Cult Favorite
For Mad Men Only (Reservoir Sound)
Cult Favorite‘s album For Mad Men Only, a trip-hop collaboration between Brooklyn rapper Elucid and New York noise-experimentalist A.M. Breakups, is simply challenging.
I want to say, “Don’t listen to this album.” As its title suggests, For Mad Men Only might be reserved for the craziest listeners willing to endure the album’s length multiple times over just to glean some satisfaction. But in truth, Cult Favorite’s difficulty allows them to transcend the space where easier music can be left and forgotten. Beneath the layers of its cacophonous surface, there is a rich conceptual core. If Ghostface Killah’s Twelve Reasons to Die is hip-hop’s vintage Italian horror-film score, then For Mad Men Only is trip-hop’s transmission from a film set in our own dystopian future. Producer A.M. Breakups seems to draw inspiration from foundational trip-hop artists like DJ Shadow and Blockhead, making use of found audio and horn samples layered over breakbeats.

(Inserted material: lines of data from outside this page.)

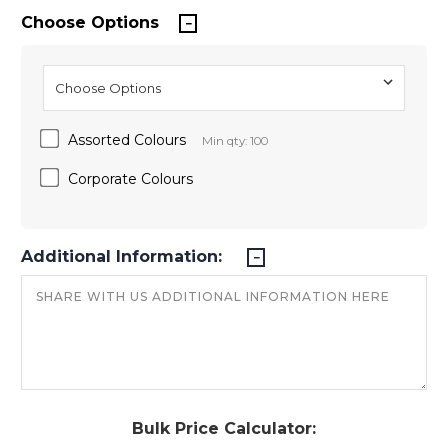
Choose Options
Assorted Colours
Min qty: 100
Corporate Colours
Additional Information:
Bulk Price Calculator:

Eschewing a more recognizable trip-hop sound, A.M. Breakups makes greater use of synthesized sweeps, bit-crushed sine waves, and glitched and modulated rings, while heavily compressing and filtering the rest. Each track becomes a landscape of honest noise. His melodies emulate the songs lost between switching radio stations, where only a few looped, sometimes arrhythmic, elements carry the listener from start to finish. Though A.M. Breakups’ part in the Cult Favorite collaboration comes from an untouchable sonic future, the message of its lyric content from Elucid is disarmingly contemporary.

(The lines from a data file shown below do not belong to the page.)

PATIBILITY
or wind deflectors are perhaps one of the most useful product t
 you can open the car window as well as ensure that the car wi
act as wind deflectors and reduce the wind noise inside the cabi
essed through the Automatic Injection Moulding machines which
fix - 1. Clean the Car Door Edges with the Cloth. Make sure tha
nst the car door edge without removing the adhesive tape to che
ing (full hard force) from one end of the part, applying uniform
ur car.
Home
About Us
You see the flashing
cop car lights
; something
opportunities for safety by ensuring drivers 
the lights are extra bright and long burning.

Like a loud genius student sitting in the back of class, Elucid is the album’s real trouble-maker; each song is a snarky comment, a joke, a puzzle, and an intelligent message rolled into one swift phrase. Throughout the album, he condemns every social system as oppressive means for one person to gain over another’s loss. There are no leaders, only “misleaders who speak with forked tongue” and “sheep who follow for fortune.” Whether a situation stems from the political, the racial, or the sexual, the world Elucid sees is disgusting. It’s as hard to accept as his words are, at times, hard to understand; so much is metaphoric or allusive that I only get the idea of his message rather than the message itself. Still, the fire-spitting sage borrows enough phrasing from the culture that it never feels totally distant. Phrases like “proceed with caution,” “turn the other cheek,” and “ain’t no such thing” (which would finish “as halfway crooks”—a shout to Mobb Deep’s “Shook Ones: Pt 2”) keep me invested as a listener as I continue to dig into his often poetic rhetoric.
Don’t listen to this album if you can’t spare a mile in the troubled shoes of a difficult life perspective. Perhaps that advice ultimately aligns with Cult Favorite’s goal: to be noisy and cryptic so that their only investors are those seeking new truths and not dollar signs.